Für eine Trennung der Ressorts Wirtschaft und Arbeit sprach sich auch der Kieler SPD-Bundestagsabgeordnete Hans-Peter Bartels aus. „Es wäre nicht falsch, wenn es in einem sozialdemokratischen Kabinett auch einen eigenständigen Arbeitsminister gäbe. Das würde der Vermittlung unserer Politik helfen“, sagte er dem Tagesspiegel. Bartels gehört dem SPD-„Netzwerk“ an, einem Zusammenschluss jüngerer, reformorientierter SPD-Politiker.

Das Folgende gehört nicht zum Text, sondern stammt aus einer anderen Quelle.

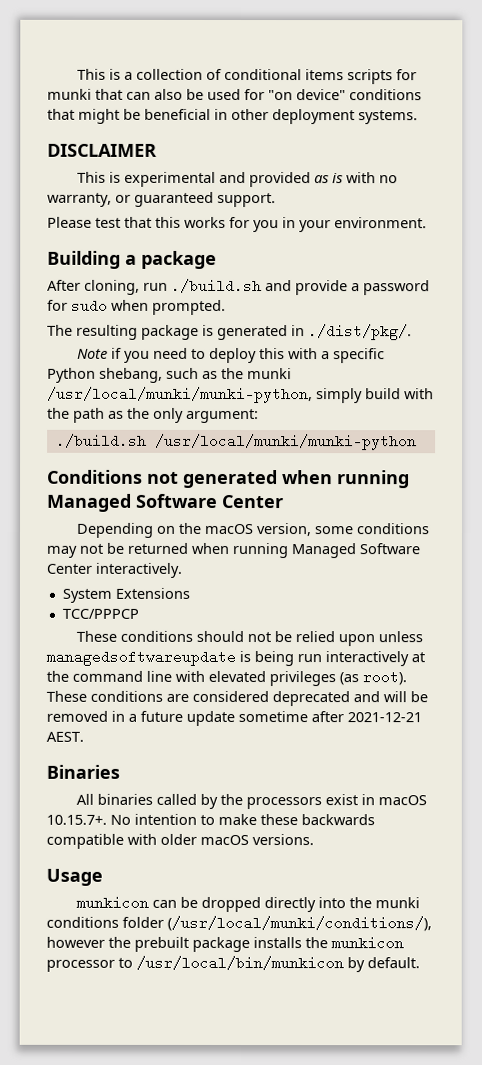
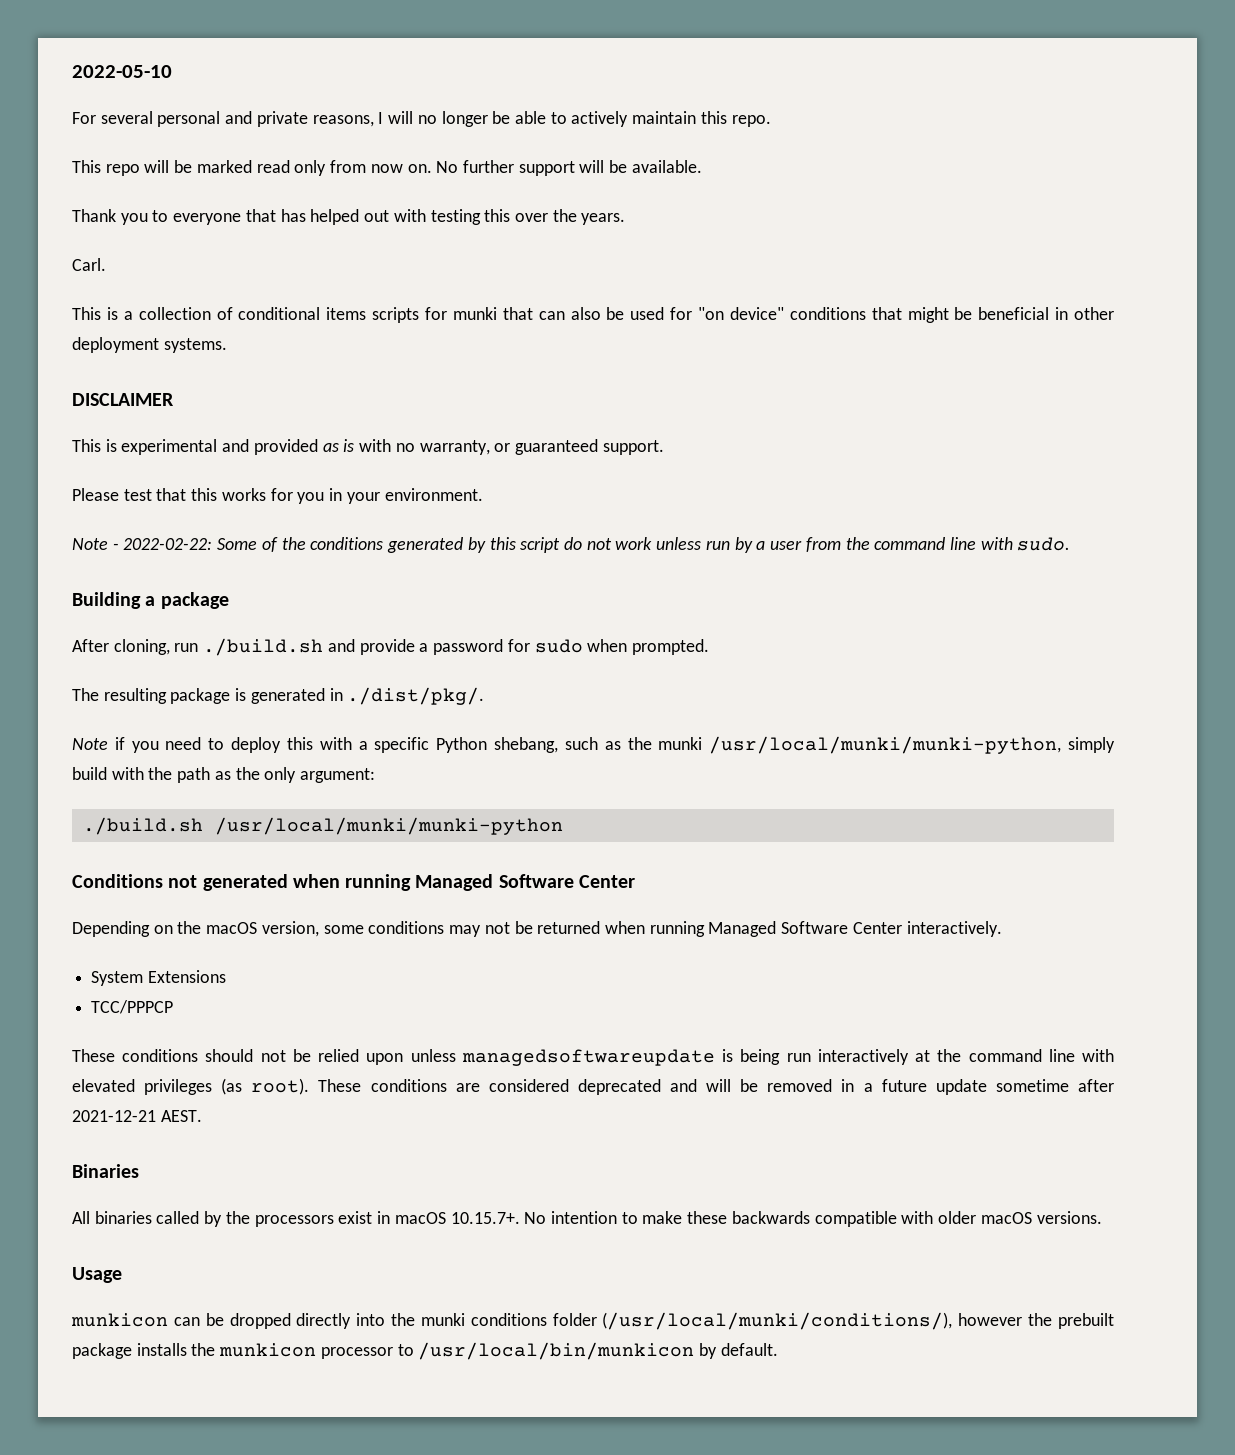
(77, 74) none -> [72,65,172,78] [72,111,771,127] [72,160,702,176] [72,209,626,225] [72,258,106,271] 2022-05-10 // For several personal and private reasons, I will no longer be able to actively maintain this repo. // This repo will be marked read only from now on. No further support will be available. // Thank you to everyone that has helped out with testing this over the years. // Carl. //
(427, 223) none -> [72,537,1071,553] // Note - 2022-02-22: Some of the conditions generated by this script do not work unless run by a user from the command line with sudo.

Der Sprecher der im „Seeheimer Kreis“ organisierten SPD-Abgeordneten vom konservativen Flügel, Klaas Hübner, wies die Forderungen zurück und sagte Clement Unterstützung zu. „Wer das Ministerium aufteilt , sorgt für eine Lähmung der Ressorts bis zur Bundestagswahl.“ Auch müsse die SPD „am eingeschlagenen Kurs festhalten“. Der parlamentarische Staatssekretär im Ministerium für Wirtschaft und Arbeit, Ditmar Staffelt sieht ebenfalls „keinen Grund vom Kurs abzuweichen“: „Es wäre ganz falsch, jetzt die Handbremse anzuziehen“. Wie Hübner plädierte auch Staffelt dafür, die Senkung der Körperschaftssteuer wie geplant umzusetzen. „Das ist für die Wettbewerbsfähigkeit unserer Wirtschaft wichtig“, sagte Staffelt.

Der nordrhein-westfälische SPD-Bundestagsabgeordnete Dieter Wiefelspütz mahnte eine inhaltliche und personelle Erneuerung der SPD in dem bevölkerungsreichsten Bundesland an. Die Partei müsse sowohl die programmatische Arbeit verstärken als auch den Generationswechsel forcieren.